HARRISBURG — The Pennsylvania Turnpike Commission isn't properly monitoring the travel of employees and contractors whose free passes on the toll road totaled $7.7 million, Auditor General Jack Wagner said on Monday.

The precise amount of lost revenue could not be compiled because turnpike officials would not separate the data into personal and business travel, Wagner said. The audit covered the period from January 2007 to August 2011.

“With tolls set to rise again for turnpike customers on Jan. 6, turnpike executives should stop granting toll-free personal travel to its employees and assure the public that they are doing everything within their power to hold down future fare increases,” Wagner said. “This type of waste is disturbing and exhibits a careless disregard for those who foot the turnpike's bills: taxpayers and motorists.”

Stacia Ritter, director of government affairs for the turnpike, attended Wagner's news conference.

“We just received the draft (audit), and we'll respond to the issue when appropriate,” Ritter said.

“We are currently reviewing it, and we look forward to responding in a timely manner,” turnpike spokesman Carl DeFebo Jr. said.

The turnpike approved a 10 percent toll increase for cash customers starting next month. The fare increase will be 2 percent for those with E-ZPass.

Wagner acknowledged legitimate reason exists to grant free travel to some officials, such as first responders, some state police, the “upper echelon” of PennDOT, troopers and others assigned to the governor's security detail. He said he could not provide a net figure on inappropriate use because of spotty information from the Turnpike Commission.

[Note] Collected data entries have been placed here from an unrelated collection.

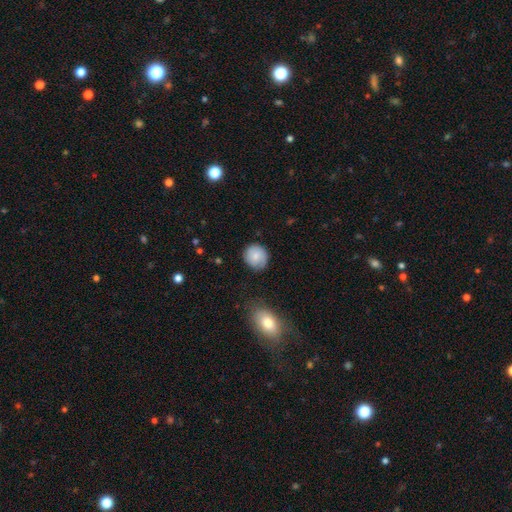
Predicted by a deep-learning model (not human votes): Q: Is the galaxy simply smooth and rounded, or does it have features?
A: smooth — 72%.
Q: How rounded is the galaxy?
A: round — 80%.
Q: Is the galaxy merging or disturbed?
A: none — 72%.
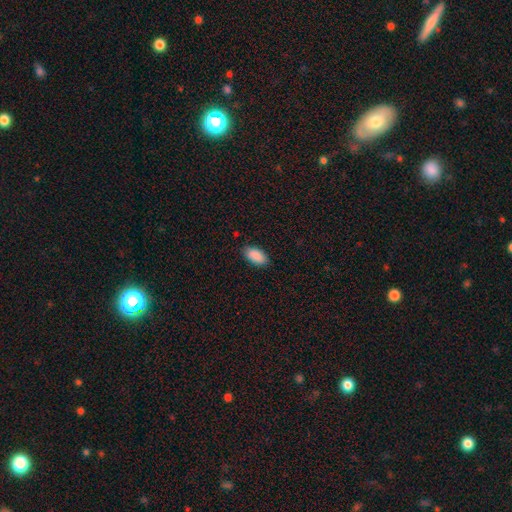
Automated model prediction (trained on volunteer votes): Smooth or featured? smooth (90%)
How rounded? in between (94%)
Merging? none (86%)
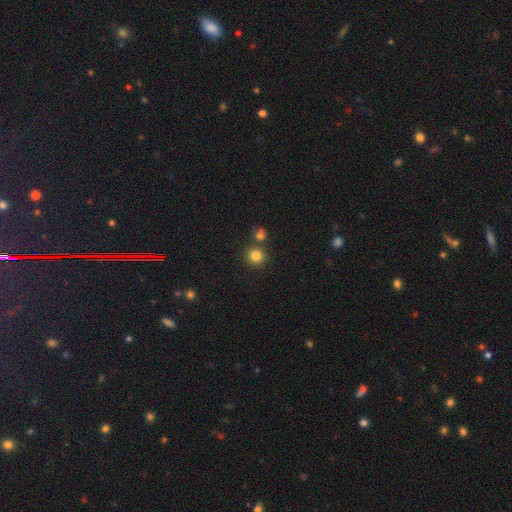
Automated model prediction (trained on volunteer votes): A smooth galaxy with no disk features (82%) that is round (93%). Merging: none (79%).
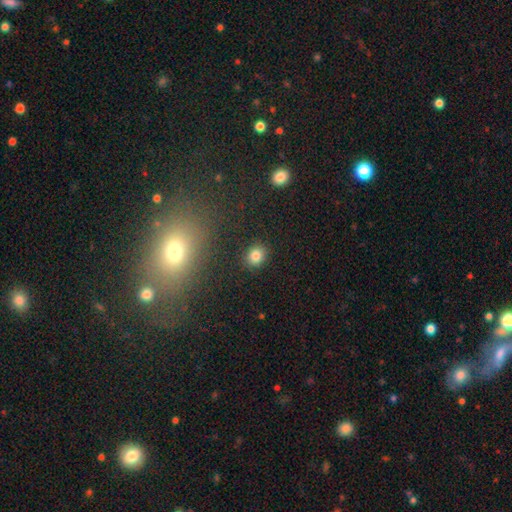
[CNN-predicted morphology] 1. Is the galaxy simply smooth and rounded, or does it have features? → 82% smooth, 12% star or artifact, 6% featured or disk.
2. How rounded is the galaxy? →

The problem is the free travel the agency does not properly monitor, Wagner added.

Here's how Wagner broke down the “lost revenue” as a result of free rides:

• Non-employee ID cards — 3,828 for contractors/consultants — accounting for $4.2 million.

• Special E-ZPass transponders — 1,609 devices — that cost the commission's coffers $2.1 million. The devices went to 655 turnpike employees, 905 state police and 30 other state officials. The commission took back 19 transponders from its engineering firm, Michael Baker Corp. as the inquiry by Wagner was under way, said Helen Weigel, director of the office of special performance audits.

• Employee ID badges issued to 2,132 employees that accounted for $1.4 million.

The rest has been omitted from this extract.